Comunque non avendo intenzione ancora di scrivere e leggere di ‘foibe rosse’, senza neppure, pare, collegamento alcuno alle stragi nere e della svastica nazista ed alla seconda guerra mondiale, riporto qui questo articolo, e quindi uno successivo, come elementi di riflessione su cosa sta accadendo in Italia relativamente alla interpretazione e didattica della storia del Confine Orientale, inviata come “Linee guida … “ai docenti, che risultano per lo meno discutibili stando a quanto scritto da chi le ha lette.

[Dati testuali estratti dalla pagina]
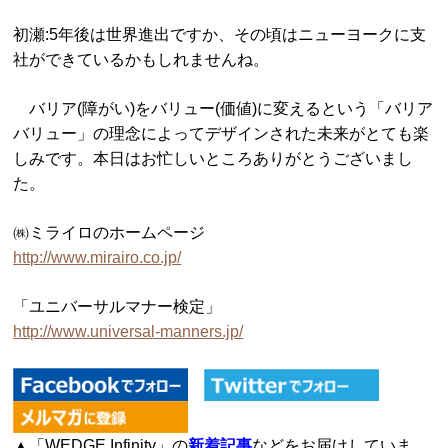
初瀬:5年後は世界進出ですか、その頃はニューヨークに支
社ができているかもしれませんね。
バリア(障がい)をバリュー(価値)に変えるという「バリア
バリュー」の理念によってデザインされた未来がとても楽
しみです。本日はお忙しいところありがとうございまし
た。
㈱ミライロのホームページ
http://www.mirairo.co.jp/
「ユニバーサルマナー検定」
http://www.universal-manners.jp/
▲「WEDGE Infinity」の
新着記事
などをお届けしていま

* **Compiti ed esercizi**:
a – Seleziona e ricopia tutte le righe dell'elenco in cui compare la stringa "http". Tieni conto della distinzione tra maiuscole e minuscole.
b – Prosegui il testo sulla storia del Confine Orientale, riprendendo subito dopo la sua ultima frase.

* **Risposte per voce**:
a –
http://www.mirairo.co.jp/
http://www.universal-manners.jp/

b –
E senza tema di smentita dico anche che, se si avvalla politicamente una chiave di lettura di un aspetto specifico e marginale della storia della seconda guerra mondiale, la chiave di lettura di quel fatto plasmerà la interpretazione di altri fatti, di tutta la storia europea dei primi Novecento e della seconda guerra mondiale, che lo si voglia o meno.  Vorrà dire che, magari, quanto ho studiato andrà a finire che lo dovrò raccontare ai miei nipoti in una cantina, stando attenta che nessuno ascolti, per poi sentirmi dire, “Nonna, ma a scuola non hanno detto così”. E scusatemi pure per l’amarezza di queste parole. Inoltre la corsa a questa operazione di codificazione politica di fatti storici accaduti nel 1943 dopo la caduta di Mussolini e nel 1945 a fine guerra, quando persone dello spessore di Federico Tenca Montini hanno iniziato a leggere archivi sloveni e slavi conoscendo le lingue specifiche, dà un po’ a pensare.  Ma forse, piuttosto che confrontarsi e leggere, è meglio puntare ad un ipse dixit, e chiudere il conto. E lo ripeto ancora: se erro correggetemi. 

Laura Matelda Puppini.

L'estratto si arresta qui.